Use Admin portal Guardrails to manage global catalog defaults:

  • runtime_config is the actual default config used when a guardrail runs.
  • config_schema documents the shape operators should use for runtime config.
  • HTTP guardrail endpoint URL, timeout, and bearer token are separate catalog fields. Bearer tokens are write-only and are never returned by the API.

Use Admin portal Keys to manage each key:

  • mandatory_guardrails always run for that key.
  • optional_guardrails may run when the client requests them.
  • forbidden_guardrails are hidden from discovery and rejected if requested.
  • guardrail_config_overrides tunes selected guardrails per key.

Per-key overrides are shallow-merged over the catalog runtime config. They must be JSON objects, and they only take effect when the guardrail is applied by mandatory, optional, default-on, or client-requested policy. For example, one key can restore pii-redact placeholders in responses while another leaves redacted placeholders in the final output:

{
  "guardrail_policy": {
    "mandatory_guardrails": ["pii-redact"],
    "optional_guardrails": [],
    "forbidden_guardrails": [],
    "guardrail_config_overrides": {
      "pii-redact": {
        "restore_output": false
      }
    }
  }
}

When guarded traffic may stream, ensure every selected response guardrail supports during_call; otherwise Gateway fails closed with guardrail_unavailable instead of buffering an unsupported stream.

Studio Import Connectivity

Gateway imports Studio services by calling the Studio backend endpoint GET /studio/gateway/services. The configured Studio base URL should therefore be the backend base URL. RELAYNA_STUDIO_BASE_URL and RELAYNA_STUDIO_TOKEN remain startup fallbacks; operators can override them in Admin portal Settings without restarting Gateway.

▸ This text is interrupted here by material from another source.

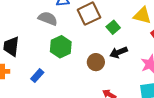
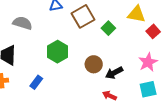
gray semicircle: (48, 19) -> (22, 23), moved
black arrow: (119, 52) -> (114, 73), moved

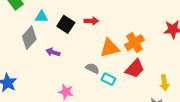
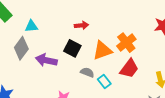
black square: (66, 24) -> (72, 48), moved
purple arrow: (53, 52) -> (46, 60), size x1.5
cyan rectangle: (108, 79) -> (104, 81), turned 32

Clearing the persisted base URL returns Gateway to the environment fallback.

Deployment shape Example value
Gateway and Studio on the same host http://127.0.0.1:8000
Gateway in Docker, Studio on host http://host.docker.internal:8000
Gateway and Studio in Kubernetes http://relayna-studio-backend:8000
Gateway to protected Studio over TLS https://studio.internal.example.com

Test Studio directly:

curl -sS "$RELAYNA_STUDIO_BASE_URL/studio/gateway/services"

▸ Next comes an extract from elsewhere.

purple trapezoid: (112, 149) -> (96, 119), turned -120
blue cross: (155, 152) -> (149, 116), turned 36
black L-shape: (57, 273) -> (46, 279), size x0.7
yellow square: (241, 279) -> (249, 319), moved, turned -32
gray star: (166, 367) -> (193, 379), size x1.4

Test through Gateway after startup:

curl -sS \
  -H "Authorization: Bearer $GATEWAY_OPERATOR_TOKEN" \
  -X POST \
  http://127.0.0.1:8081/admin/studio/connection/test

curl -sS \
  -H "Authorization: Bearer $GATEWAY_OPERATOR_TOKEN" \
  http://127.0.0.1:8081/admin/studio/services

If Gateway returns studio_unavailable, check that the backend URL is reachable from the Gateway process, that the path /studio/gateway/services exists, that the effective token matches Studio's expected token when authentication is enabled, and that Studio returns valid service names and route patterns.